If I could go back in time, this is what I would say to my 21-year-old self!

When people behave this way, it’s not your fault.
If someone genuinely has an issue with you, then there are many constructive ways they can let you know about it. It is not okay for them to humiliate you or use personal insults. Don’t believe the lie that you deserve to be treated this way.

Just because someone else says it, doesn’t make it true.
You don’t have to own everything that people say to you or about you. You can evaluate whether there is truth in their comment and make a choice about what to do with that information. You can also decide whether their opinion is one that you value. 

“Be careful how you think; your life is shaped by your thoughts.”
Proverbs 4:23

Don’t apologise for existing or for being who you are.
It’s not okay for you to spend your life shying away from the gifts and talents you have been given just because you are scared of what other people will say if you shine! Don’t buy into the idea that God got it wrong when He created you, as every single one of us is “fearfully and wonderfully made”.

"For we are God's handiwork, created in Christ Jesus to do good works, which God prepared in advance for us to do.”
Ephesians 2:10

Stand up for yourself while keeping your own integrity.
There will always be people who think that this type of behaviour is acceptable, but behaving the same way as them is not the solution. 

“If it is possible, as far as it depends on you, live at peace with everyone.”
Romans 12:18

Learn to like yourself, you’re not as bad as you think.                                                                Spending all day, every day analysing your faults is not helpful. Once you stop bullying yourself, you might find the courage to stand up to others.

Finally, remember you're loved...like, REALLY loved.

For those of you who personally relate to the story I have shared then I leave you with this prayer.

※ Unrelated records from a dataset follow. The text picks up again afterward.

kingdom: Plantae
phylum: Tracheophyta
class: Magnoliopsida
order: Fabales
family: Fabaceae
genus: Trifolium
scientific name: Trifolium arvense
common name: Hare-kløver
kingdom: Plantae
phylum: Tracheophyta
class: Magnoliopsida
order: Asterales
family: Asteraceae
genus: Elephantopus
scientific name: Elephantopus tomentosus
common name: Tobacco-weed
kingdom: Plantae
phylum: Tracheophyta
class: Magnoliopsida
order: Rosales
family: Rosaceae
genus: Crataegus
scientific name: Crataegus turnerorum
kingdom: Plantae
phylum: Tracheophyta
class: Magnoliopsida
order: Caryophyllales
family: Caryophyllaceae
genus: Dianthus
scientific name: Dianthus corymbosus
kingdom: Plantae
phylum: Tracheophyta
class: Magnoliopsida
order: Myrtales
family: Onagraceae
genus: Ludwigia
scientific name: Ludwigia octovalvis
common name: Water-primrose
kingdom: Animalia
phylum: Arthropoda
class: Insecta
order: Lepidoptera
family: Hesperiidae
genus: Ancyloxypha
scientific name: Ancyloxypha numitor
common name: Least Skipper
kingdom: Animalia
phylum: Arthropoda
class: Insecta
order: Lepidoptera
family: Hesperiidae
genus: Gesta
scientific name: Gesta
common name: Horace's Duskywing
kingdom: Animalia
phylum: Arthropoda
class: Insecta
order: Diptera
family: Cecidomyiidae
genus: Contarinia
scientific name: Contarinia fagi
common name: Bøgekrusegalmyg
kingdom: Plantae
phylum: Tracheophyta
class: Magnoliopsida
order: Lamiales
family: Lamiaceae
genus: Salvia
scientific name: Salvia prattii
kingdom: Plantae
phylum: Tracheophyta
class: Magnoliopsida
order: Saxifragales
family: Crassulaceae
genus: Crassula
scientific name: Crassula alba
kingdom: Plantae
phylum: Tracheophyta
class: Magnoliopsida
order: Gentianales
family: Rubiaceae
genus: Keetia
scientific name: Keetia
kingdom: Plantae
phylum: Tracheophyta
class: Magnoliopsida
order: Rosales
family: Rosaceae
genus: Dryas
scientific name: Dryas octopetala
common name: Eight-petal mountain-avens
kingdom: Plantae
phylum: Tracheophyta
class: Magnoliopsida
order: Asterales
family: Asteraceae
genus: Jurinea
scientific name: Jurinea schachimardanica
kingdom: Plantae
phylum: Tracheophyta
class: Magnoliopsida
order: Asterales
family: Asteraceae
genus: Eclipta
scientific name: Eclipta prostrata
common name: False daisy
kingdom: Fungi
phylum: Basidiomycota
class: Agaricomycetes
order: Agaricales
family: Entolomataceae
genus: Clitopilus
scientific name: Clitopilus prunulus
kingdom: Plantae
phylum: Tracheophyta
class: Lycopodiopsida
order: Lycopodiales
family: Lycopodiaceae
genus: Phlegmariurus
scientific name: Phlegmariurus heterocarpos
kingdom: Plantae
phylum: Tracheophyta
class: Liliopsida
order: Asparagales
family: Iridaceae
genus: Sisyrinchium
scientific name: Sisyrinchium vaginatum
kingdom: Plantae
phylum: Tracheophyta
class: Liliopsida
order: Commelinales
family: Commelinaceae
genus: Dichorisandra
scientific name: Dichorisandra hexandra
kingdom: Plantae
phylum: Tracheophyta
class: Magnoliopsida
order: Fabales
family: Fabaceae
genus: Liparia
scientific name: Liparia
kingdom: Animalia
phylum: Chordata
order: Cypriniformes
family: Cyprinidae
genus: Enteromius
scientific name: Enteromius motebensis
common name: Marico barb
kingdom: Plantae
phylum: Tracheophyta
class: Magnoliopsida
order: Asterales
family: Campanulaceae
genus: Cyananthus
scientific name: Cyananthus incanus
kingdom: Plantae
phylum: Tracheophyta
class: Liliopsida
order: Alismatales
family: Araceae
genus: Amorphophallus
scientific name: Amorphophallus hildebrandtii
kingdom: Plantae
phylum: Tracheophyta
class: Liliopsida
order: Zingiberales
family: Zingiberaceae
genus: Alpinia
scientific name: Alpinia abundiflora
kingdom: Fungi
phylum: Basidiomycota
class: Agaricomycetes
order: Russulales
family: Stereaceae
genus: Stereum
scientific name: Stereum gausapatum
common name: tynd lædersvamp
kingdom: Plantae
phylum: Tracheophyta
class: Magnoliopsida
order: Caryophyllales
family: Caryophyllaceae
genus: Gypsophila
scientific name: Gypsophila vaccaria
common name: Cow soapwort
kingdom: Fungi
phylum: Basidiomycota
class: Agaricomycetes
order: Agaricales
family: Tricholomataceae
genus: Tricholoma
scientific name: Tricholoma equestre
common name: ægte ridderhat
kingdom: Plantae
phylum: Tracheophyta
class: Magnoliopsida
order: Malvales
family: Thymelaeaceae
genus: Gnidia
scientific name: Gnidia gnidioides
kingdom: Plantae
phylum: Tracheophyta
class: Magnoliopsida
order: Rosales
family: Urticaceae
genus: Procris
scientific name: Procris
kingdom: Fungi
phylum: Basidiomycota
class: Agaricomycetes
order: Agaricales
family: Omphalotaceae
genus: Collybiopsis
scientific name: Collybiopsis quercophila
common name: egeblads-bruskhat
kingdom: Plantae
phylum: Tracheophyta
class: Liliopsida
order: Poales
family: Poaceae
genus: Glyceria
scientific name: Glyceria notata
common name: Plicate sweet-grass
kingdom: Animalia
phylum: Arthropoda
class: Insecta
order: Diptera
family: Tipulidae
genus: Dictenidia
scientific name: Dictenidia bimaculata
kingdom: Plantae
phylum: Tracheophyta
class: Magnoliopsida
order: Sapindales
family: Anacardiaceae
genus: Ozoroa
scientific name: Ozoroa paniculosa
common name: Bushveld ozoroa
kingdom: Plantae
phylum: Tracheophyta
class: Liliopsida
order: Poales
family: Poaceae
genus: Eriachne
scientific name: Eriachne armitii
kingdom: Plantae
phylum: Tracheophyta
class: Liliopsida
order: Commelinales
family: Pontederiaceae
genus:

"My response is to get down on my knees before the Father, this magnificent Father who parcels out all heaven and earth. I ask him to strengthen you by his Spirit—not a brute strength but a glorious inner strength—that Christ will live in you as you open the door and invite him in. And I ask him that with both feet planted firmly on love, you’ll be able to take in with all followers of Jesus the extravagant dimensions of Christ’s love. Reach out and experience the breadth! Test its length! Plumb the depths! Rise to the heights! Live full lives, full in the fullness of God."